Team of Rivals: The Political Genius of Abraham Lincoln cover

Team of Rivals: The Political Genius of Abraham Lincoln

by Doris Kearns Goodwin

4.29 Goodreads
(201.3K ratings)

Why You'll Love This

Lincoln won the presidency — then handed power to the men who despised him, and somehow made them loyal.

  • Great if you want: political biography that reads like a slow-motion chess match
  • The experience: dense and deliberate — a book you sit with, not race through
  • The writing: Goodwin weaves four parallel lives with novelistic control, never losing the thread
  • Skip if: 900 pages of Civil War-era political detail sounds like work

About This Book

In 1860, three of America's most accomplished politicians—William Seward, Salmon Chase, and Edward Bates—watched in disbelief as an obscure Illinois lawyer named Abraham Lincoln claimed the Republican presidential nomination. What Lincoln did next was even more startling: he brought all three rivals into his cabinet. Doris Kearns Goodwin's deep dive into this unlikely alliance asks a question that feels urgent in any era—what does it take to lead a fractured nation through its worst crisis? The answer she uncovers is less about strategy than character: a man secure enough in himself to surround himself with people smarter, more experienced, and more famous than he was.
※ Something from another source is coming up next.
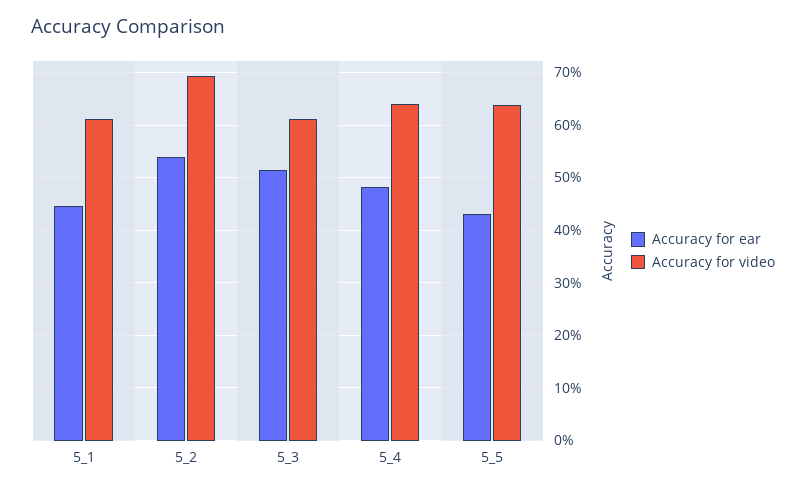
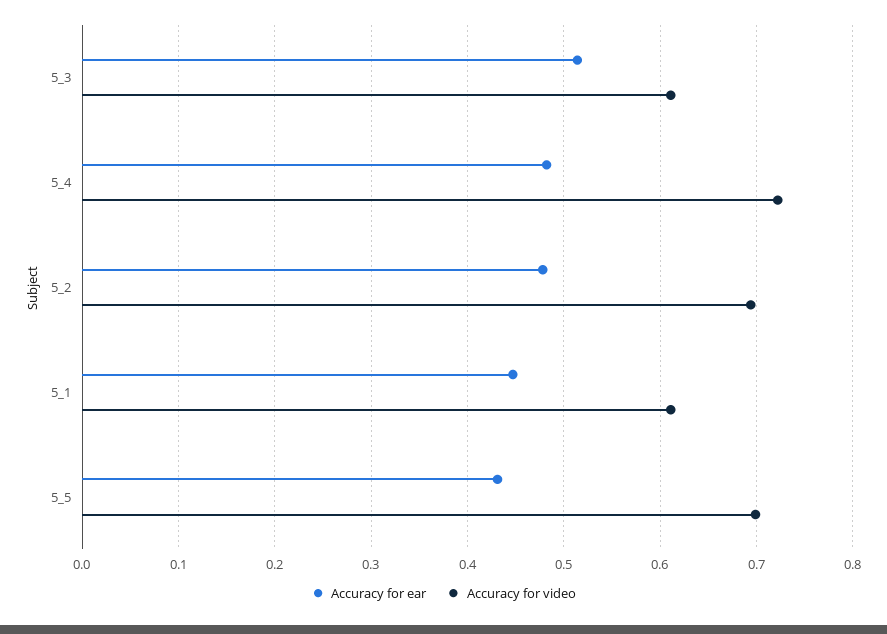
Accuracy for ear, 5_2: 0.54 -> 0.48
Accuracy for video, 5_4: 0.64 -> 0.72
Accuracy for video, 5_5: 0.64 -> 0.7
At nearly 900 pages, this book earns every one of them. Goodwin reconstructs the inner lives of Lincoln and his rivals through letters, diaries, and private correspondence, creating a texture of intimacy that makes these figures feel genuinely alive rather than bronzed. Her prose moves with the confidence of a storyteller who trusts her research completely, weaving together parallel biographies before drawing them into a single, propulsive narrative. Readers who commit to its scope will find that the length is the point—this is history experienced rather than summarized.